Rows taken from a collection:
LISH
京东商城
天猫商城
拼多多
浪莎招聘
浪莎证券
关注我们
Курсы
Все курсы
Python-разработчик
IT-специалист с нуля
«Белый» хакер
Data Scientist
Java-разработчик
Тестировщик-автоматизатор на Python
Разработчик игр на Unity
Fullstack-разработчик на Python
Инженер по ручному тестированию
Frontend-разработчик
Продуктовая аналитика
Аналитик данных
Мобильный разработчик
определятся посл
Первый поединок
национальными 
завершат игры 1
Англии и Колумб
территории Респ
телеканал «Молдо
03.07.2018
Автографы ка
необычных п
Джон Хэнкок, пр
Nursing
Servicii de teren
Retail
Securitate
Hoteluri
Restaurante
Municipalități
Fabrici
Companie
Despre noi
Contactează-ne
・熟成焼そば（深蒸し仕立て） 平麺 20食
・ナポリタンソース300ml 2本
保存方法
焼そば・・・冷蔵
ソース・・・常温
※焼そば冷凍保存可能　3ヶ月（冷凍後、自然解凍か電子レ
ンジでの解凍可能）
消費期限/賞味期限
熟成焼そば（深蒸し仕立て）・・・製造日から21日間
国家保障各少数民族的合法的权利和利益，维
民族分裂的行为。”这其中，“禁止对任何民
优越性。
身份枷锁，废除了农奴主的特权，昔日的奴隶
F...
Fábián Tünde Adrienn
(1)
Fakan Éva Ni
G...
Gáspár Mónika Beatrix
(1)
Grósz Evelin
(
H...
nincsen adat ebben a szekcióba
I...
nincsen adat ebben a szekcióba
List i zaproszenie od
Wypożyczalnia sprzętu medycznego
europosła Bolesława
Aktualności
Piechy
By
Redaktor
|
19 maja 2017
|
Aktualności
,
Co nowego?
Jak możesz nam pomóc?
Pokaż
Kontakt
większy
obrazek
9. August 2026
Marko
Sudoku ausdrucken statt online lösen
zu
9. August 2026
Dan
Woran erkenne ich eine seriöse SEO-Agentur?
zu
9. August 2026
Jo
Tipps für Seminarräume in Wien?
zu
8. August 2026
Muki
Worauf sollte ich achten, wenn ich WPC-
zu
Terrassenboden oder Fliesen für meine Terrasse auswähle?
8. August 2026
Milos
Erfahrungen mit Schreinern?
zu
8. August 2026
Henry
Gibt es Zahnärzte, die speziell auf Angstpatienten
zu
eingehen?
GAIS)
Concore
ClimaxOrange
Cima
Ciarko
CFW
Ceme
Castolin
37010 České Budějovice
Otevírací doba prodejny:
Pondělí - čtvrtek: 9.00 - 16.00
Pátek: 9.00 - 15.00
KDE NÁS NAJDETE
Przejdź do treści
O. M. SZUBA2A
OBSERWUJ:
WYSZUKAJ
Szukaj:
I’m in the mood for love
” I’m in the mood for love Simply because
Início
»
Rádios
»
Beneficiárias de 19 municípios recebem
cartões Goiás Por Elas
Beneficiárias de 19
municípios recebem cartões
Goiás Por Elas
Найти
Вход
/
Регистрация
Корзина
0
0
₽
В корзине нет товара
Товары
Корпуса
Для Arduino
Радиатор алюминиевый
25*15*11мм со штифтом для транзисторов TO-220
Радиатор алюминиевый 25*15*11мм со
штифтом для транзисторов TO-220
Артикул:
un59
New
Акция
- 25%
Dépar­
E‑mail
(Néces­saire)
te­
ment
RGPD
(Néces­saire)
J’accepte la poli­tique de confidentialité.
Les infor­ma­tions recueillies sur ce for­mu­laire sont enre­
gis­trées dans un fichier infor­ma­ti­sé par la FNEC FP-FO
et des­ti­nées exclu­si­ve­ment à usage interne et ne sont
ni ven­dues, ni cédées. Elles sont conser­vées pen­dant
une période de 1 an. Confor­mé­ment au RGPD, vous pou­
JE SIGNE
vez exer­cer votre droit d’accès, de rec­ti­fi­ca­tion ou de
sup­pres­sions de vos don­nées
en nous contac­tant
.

→ **Exercise**
Edit all the rows above so that every "9. August 2026" becomes "10. August 2026", changing nothing else.

→ **Response to the task**
LISH
京东商城
天猫商城
拼多多
浪莎招聘
浪莎证券
关注我们
Курсы
Все курсы
Python-разработчик
IT-специалист с нуля
«Белый» хакер
Data Scientist
Java-разработчик
Тестировщик-автоматизатор на Python
Разработчик игр на Unity
Fullstack-разработчик на Python
Инженер по ручному тестированию
Frontend-разработчик
Продуктовая аналитика
Аналитик данных
Мобильный разработчик
определятся посл
Первый поединок
национальными 
завершат игры 1
Англии и Колумб
территории Респ
телеканал «Молдо
03.07.2018
Автографы ка
необычных п
Джон Хэнкок, пр
Nursing
Servicii de teren
Retail
Securitate
Hoteluri
Restaurante
Municipalități
Fabrici
Companie
Despre noi
Contactează-ne
・熟成焼そば（深蒸し仕立て） 平麺 20食
・ナポリタンソース300ml 2本
保存方法
焼そば・・・冷蔵
ソース・・・常温
※焼そば冷凍保存可能　3ヶ月（冷凍後、自然解凍か電子レ
ンジでの解凍可能）
消費期限/賞味期限
熟成焼そば（深蒸し仕立て）・・・製造日から21日間
国家保障各少数民族的合法的权利和利益，维
民族分裂的行为。”这其中，“禁止对任何民
优越性。
身份枷锁，废除了农奴主的特权，昔日的奴隶
F...
Fábián Tünde Adrienn
(1)
Fakan Éva Ni
G...
Gáspár Mónika Beatrix
(1)
Grósz Evelin
(
H...
nincsen adat ebben a szekcióba
I...
nincsen adat ebben a szekcióba
List i zaproszenie od
Wypożyczalnia sprzętu medycznego
europosła Bolesława
Aktualności
Piechy
By
Redaktor
|
19 maja 2017
|
Aktualności
,
Co nowego?
Jak możesz nam pomóc?
Pokaż
Kontakt
większy
obrazek
10. August 2026
Marko
Sudoku ausdrucken statt online lösen
zu
10. August 2026
Dan
Woran erkenne ich eine seriöse SEO-Agentur?
zu
10. August 2026
Jo
Tipps für Seminarräume in Wien?
zu
8. August 2026
Muki
Worauf sollte ich achten, wenn ich WPC-
zu
Terrassenboden oder Fliesen für meine Terrasse auswähle?
8. August 2026
Milos
Erfahrungen mit Schreinern?
zu
8. August 2026
Henry
Gibt es Zahnärzte, die speziell auf Angstpatienten
zu
eingehen?
GAIS)
Concore
ClimaxOrange
Cima
Ciarko
CFW
Ceme
Castolin
37010 České Budějovice
Otevírací doba prodejny:
Pondělí - čtvrtek: 9.00 - 16.00
Pátek: 9.00 - 15.00
KDE NÁS NAJDETE
Przejdź do treści
O. M. SZUBA2A
OBSERWUJ:
WYSZUKAJ
Szukaj:
I’m in the mood for love
” I’m in the mood for love Simply because
Início
»
Rádios
»
Beneficiárias de 19 municípios recebem
cartões Goiás Por Elas
Beneficiárias de 19
municípios recebem cartões
Goiás Por Elas
Найти
Вход
/
Регистрация
Корзина
0
0
₽
В корзине нет товара
Товары
Корпуса
Для Arduino
Радиатор алюминиевый
25*15*11мм со штифтом для транзисторов TO-220
Радиатор алюминиевый 25*15*11мм со
штифтом для транзисторов TO-220
Артикул:
un59
New
Акция
- 25%
Dépar­
E‑mail
(Néces­saire)
te­
ment
RGPD
(Néces­saire)
J’accepte la poli­tique de confidentialité.
Les infor­ma­tions recueillies sur ce for­mu­laire sont enre­
gis­trées dans un fichier infor­ma­ti­sé par la FNEC FP-FO
et des­ti­nées exclu­si­ve­ment à usage interne et ne sont
ni ven­dues, ni cédées. Elles sont conser­vées pen­dant
une période de 1 an. Confor­mé­ment au RGPD, vous pou­
JE SIGNE
vez exer­cer votre droit d’accès, de rec­ti­fi­ca­tion ou de
sup­pres­sions de vos don­nées
en nous contac­tant
.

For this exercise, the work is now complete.